もう一人、地崎伊屯武華事業所に連行された武万華という河北省無報県(石家荘市の1県)の農村の出身者の証言をとりあげましょう。(出典は、『日軍槍刺下的中国労工 石家荘集中営』)

武万華は、河北省無報県(石家荘市の1県)の農村です。父親は漢方医でしたので、幼いころから薬を扱う知識がありました。藁正新県(石家荘市の1県で、19402月,藁正新楽県が合併)四区の青救会に入り、革命運動に身を投じました。

医師の身分で活動し、1943年秋、町へ診察に行ったところ、突然戒厳令が敷かれ、町全体が封鎖され、市場や路上で多くの若者たちが捕えられました。町から出ることはできず、その晩は薬屋で泊まりました。夜半に日本兵が戸籍検査と称して家宅捜索が行われ、捕まりました。

武万華は、次のように語っています。(訳は愛知県在住の知人)

 

船は長崎・下関に到着し、検疫所で服を脱がされ、消毒をさせられた。その後、列車に乗り、神戸・大阪・青森を経て北海道に到着した。
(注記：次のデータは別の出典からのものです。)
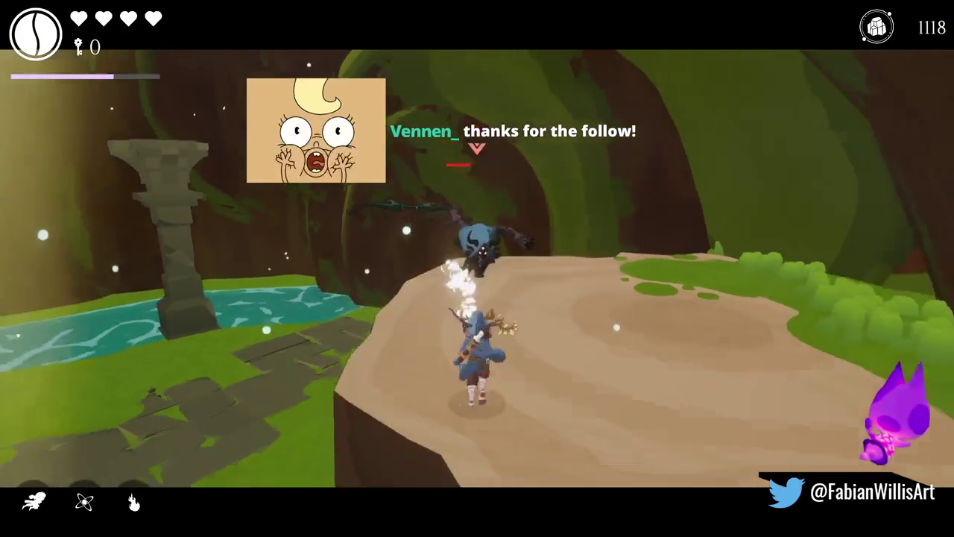
key(w)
列車が山麓に着くと小さな列車に乗り換えて原始林へ入って行き、どれだけ走ったかわからないが、山の中腹に多くの木造の簡易な建物が見えた。周囲は塀や櫓に囲まれ、警察が見張っており、自由に出入りできない――それが事業場であった。

労工の宿舎では隣り合って床の上に寝泊まりした。日本人が通訳を連れてやって来て、「大東亜共栄」だの、「しっかり仕事しろ、逃げることはできない」だの、「逃げても日本から逃げ出すことはできない」だの、「ろくな結末はない」だの、そんな話ばかりであった。